I'm not aware of any slot canyons in that area.  I tend to think more of southern Utah (Lake Powell) for that but I could be wrong.  Yellowstone is such an intriguing place that you could spend several days there.  Jenny's Lake is nice.  Coulter Bay is nice.  For some reason, the memory of the elk antler arches at Jackson town square are forever burned in my mind. And the silver dollars imbedded in the bar across the street.  You may find more ideas if you check Jackson, Wyo timeshare reviews.  If you like live theater, you can find two or three shows every summer in Jackson and Victorville (or at least you used to).  Jackson probably has an official website listing activites.  How  many days do you plan to spend, about where are you planning to lodge--these questions may help people give you more specific ideas for the locale.  Some people like Jackson, some like to stay in the park, some like West Yellowstone or Island Park.  These places are not necessarily close to each other.  Staying in Jackson, for example, and driving to the park and back in one day is a very long day and you won't be able to see all of the park.


----------



## chellej (Jan 21, 2006)

Lots to do in and around Yellowstone

Yellowstone Association  has various backcountry trips , field seminars etc.

http://yellowstoneassociation.org

Buffalo Bill Museum in Cody Wy - Ne corner of Yellowstone.

Fishing Licenses in Yellowstone are very reasonable - Get a Flyfishing book by Bruce Staples - you'll find lots of places to go fish.

Alpine slide at Snow King Resort

Tram at Teton Village.

There are both ballon rides and glider rides over the Tetons - I think they are based near Taghee on the Idaho Side.
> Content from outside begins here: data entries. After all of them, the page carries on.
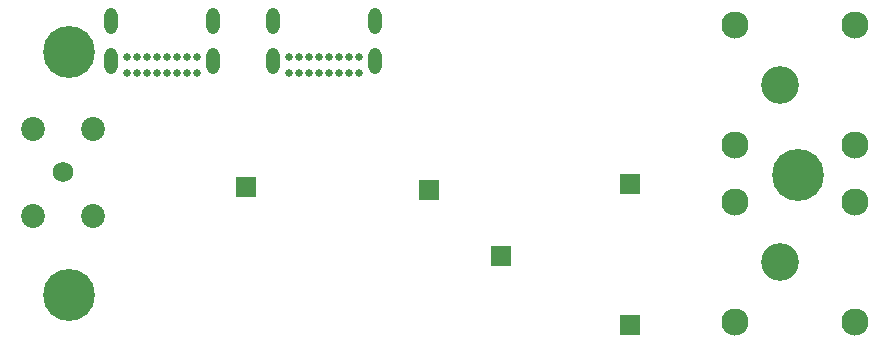
<source format=gbs>
G04 #@! TF.GenerationSoftware,KiCad,Pcbnew,(6.0.9-0)*
G04 #@! TF.CreationDate,2023-02-01T14:54:16-05:00*
G04 #@! TF.ProjectId,beach_bod_02,62656163-685f-4626-9f64-5f30322e6b69,rev?*
G04 #@! TF.SameCoordinates,Original*
G04 #@! TF.FileFunction,Soldermask,Bot*
G04 #@! TF.FilePolarity,Negative*
%FSLAX46Y46*%
G04 Gerber Fmt 4.6, Leading zero omitted, Abs format (unit mm)*
G04 Created by KiCad (PCBNEW (6.0.9-0)) date 2023-02-01 14:54:16*
%MOMM*%
%LPD*%
G01*
G04 APERTURE LIST*
%ADD10C,3.200000*%
%ADD11C,2.300000*%
%ADD12C,4.400000*%
%ADD13C,1.755000*%
%ADD14C,2.025000*%
%ADD15R,1.700000X1.700000*%
%ADD16C,0.650000*%
%ADD17O,1.108000X2.216000*%
G04 APERTURE END LIST*
D10*
X160782000Y-96520000D03*
D11*
X167142000Y-91440000D03*
X156982000Y-91440000D03*
X167142000Y-101600000D03*
X156982000Y-101600000D03*
D10*
X160782000Y-81534000D03*
D11*
X167142000Y-76454000D03*
X156982000Y-86614000D03*
X167142000Y-86614000D03*
X156982000Y-76454000D03*
D12*
X100584000Y-99314000D03*
X162306000Y-89154000D03*
D13*
X100076000Y-88900000D03*
D14*
X97536000Y-92600000D03*
X102616000Y-92600000D03*
X102616000Y-85200000D03*
X97536000Y-85200000D03*
D15*
X137160000Y-96012000D03*
X148082000Y-101854000D03*
X131064000Y-90424000D03*
X115570000Y-90170000D03*
D12*
X100584000Y-78740000D03*
D16*
X125154000Y-80479000D03*
X124304000Y-80479000D03*
X123454000Y-80479000D03*
X122604000Y-80479000D03*
X121754000Y-80479000D03*
X120904000Y-80479000D03*
X120054000Y-80479000D03*
X119204000Y-80479000D03*
X119204000Y-79129000D03*
X120054000Y-79129000D03*
X120904000Y-79129000D03*
X121754000Y-79129000D03*
X122604000Y-79129000D03*
X123454000Y-79129000D03*
X124304000Y-79129000D03*
X125154000Y-79129000D03*
D17*
X126504000Y-79499000D03*
X117854000Y-79499000D03*
X117854000Y-76119000D03*
X126504000Y-76119000D03*
D16*
X111433000Y-80479000D03*
X110583000Y-80479000D03*
X109733000Y-80479000D03*
X108883000Y-80479000D03*
X108033000Y-80479000D03*
X107183000Y-80479000D03*
X106333000Y-80479000D03*
X105483000Y-80479000D03*
X105483000Y-79129000D03*
X106333000Y-79129000D03*
X107183000Y-79129000D03*
X108033000Y-79129000D03*
X108883000Y-79129000D03*
X109733000Y-79129000D03*
X110583000Y-79129000D03*
X111433000Y-79129000D03*
D17*
X112783000Y-79499000D03*
X104133000Y-79499000D03*
X104133000Y-76119000D03*
X112783000Y-76119000D03*
D15*
X148082000Y-89916000D03*
M02*

</source>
We like the horse or stagecoach ride and dinner based out of Roosevelt area in the park.

Typical Yellowstone:  Grand Canyon of the Yellowstone, Old Faithful, Yellowstone Lake, Mammoth hot springs, and the geyser basin.  Lots of day hikes and lots of wildlife.

West Yellowstone /Island Park:  Fall River, Bechler Medow - great fishing;  Wam springs and big springs - lots of fish but no fishing.  Upper & lower mesa falls, Sawtelle Peak, Harriman state park - Trumpeter swans & great fishing, crater lake.  The Imaxx, Grizley/wolf discovery center & yellowstone museum in West Yellowstone.

A great float trip is from Island Park resevoir to Harriman state park.  You would need to find a commercial trip or guide - the canoe rental places won't let you take the canoes downstream from pond's lodge.  There is an area called box canyon - great fun but you need someone with experience to navigate that portion of the river.

In Jackson - eat at the New York sub shop (across the street from Towncenter JH timeshare) and the Cowboy bar.  If you get to Idaho Falls - try Plum Loco.

Also great backback trip:  From Bechler meadows ranger station to Old Faithful.  This is from the sw corner of the park into old faithful.  I forget how many days it took - I want to say 4-5 but we did it BK and our oldest is 19 so it was probably 23-24 years ago.


----------



## RonB (Jan 21, 2006)

Thanx for the replys. We are looking at a camping trip that paddles from Yellowstone Lake down to the Grand Tetons. We have no other plans _yet_. But since we are in the area, we may spend a few days more - possibly rent a car, maybe a 1 day whitewater trip...
Thanx again.
Ron


----------